Wistar: Photopea is very good. It is what I recommend to friends who just want an immediate solution.
achow: From someone who has been inside the system..Adobe has operated within its own bubble for decades. No other FAANG-type company showed interest in the creative space; Microsoft briefly attempted it with Expression Studio (its answer to Creative Suite), which was closed in 2012.This allowed Adobe to become somewhat insular, with an engineering, product, and design culture that, at times, feels out of sync with broader industry practices. It does not reflect the same product culture seen in high-performing startups or FAANG companies.This isn’t solely the fault of the executives. A leadership change - such as Shantanu Narayen stepping away - is unlikely to shift outcomes.With the rise of Generative AI, that bubble has effectively burst. Adobe now needs to adopt a stronger product mindset and operate with greater agility to compete with players like Canva, Midjourney to Anthropic, OpenAI, Google, etc.The deeper challenge is cultural. Product thinking, speed, and competitive urgency are not yet deeply embedded across layers - line managers, engineers, designers and product managers. Infact Product Management is the worst that I have seen in product companies (and I have seen some).After all, it takes a village..
lousken: It will take a generation, but once students at school will be using something else than Adobe, it is over for them.

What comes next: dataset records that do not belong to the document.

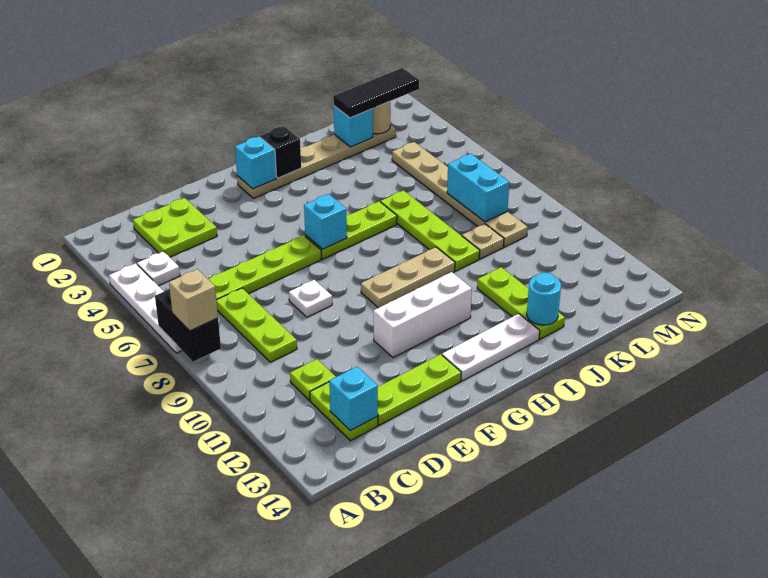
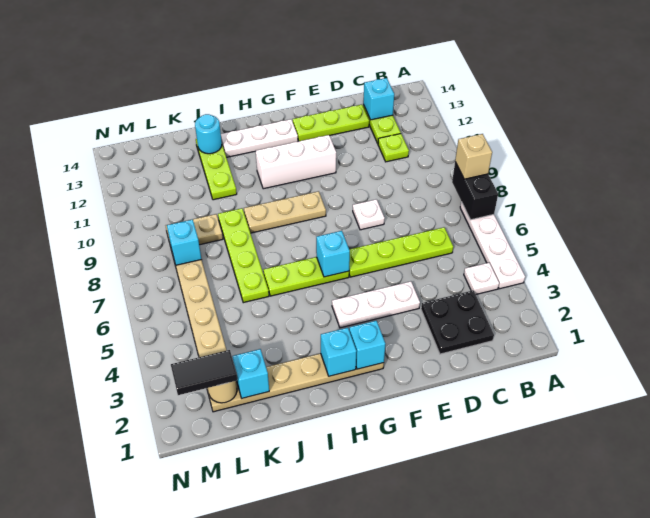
lime 2x2 plate [133,198,217,257] -> black 2x2 plate [421,291,494,354]
lime 1x3 plate [217,288,297,362] -> none
none -> white 1x3 plate [332,281,420,328]
black 1x1 brick [260,126,301,178] -> cyan 1x1 brick [321,328,357,376]
black 1x3 tile [333,68,419,118] -> black 1x2 tile [171,350,238,395]
cyan 1x2 brick [447,154,509,222] -> cyan 1x1 brick [167,219,201,265]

Same with Microsoft
callamdelaney: Adobe is genuinely one of the shittiest companies on the planet.
II2II: If you can afford it, that is wonderful. For those who either cannot afford it or who don't need its features, then be happy that the competition is stepping up. They get the software they need. You get the software you need.I've never really understood why people insist that there can be only one or two products per software category, particularly when the category has a large enough customer base to support multiple products from multiple vendors.
j45: Haha, when I saw 30 years, I went to go read about it and its really impressive.
tempaccount5050: These threads remind me of the MS threads. Just like MS doesn't care about home users, Adobe doesnt care about hobbyists. Unless you're a professional graphic designer, you're probably using less than 1% of its capabilities and frankly have a pretty worthless opinion on it. "Well I'm a software dev and I use Lightroom so I kinda know what I'm talking about". No, you don't.
ur-whale: https://archive.ph/WCDgq
bensyverson: If you think anything created with the help of agentic coding is slop, you're in for a rough (checks watch) rest of your life
ktallett: Whether you need masking or such level of tools is dependent on how you approach photography. You can change your method of taking photos to remove such a need for editing.
nradov: How?
wongarsu: For regular, undiscounted prices the subscription prices were somewhat fair. Regular Photoshop CS5 was $700, or $1000 for the extended version. And $200 to upgrade. Now it's a $300/year subscription.But students really got shafted. You used to get 80-90% student discounts, and could keep using the same version for years. Including keeping the software when you were no longer a student
nradov: You're not wrong, but students often have to spend more than $300 per semester (not year) just on textbooks.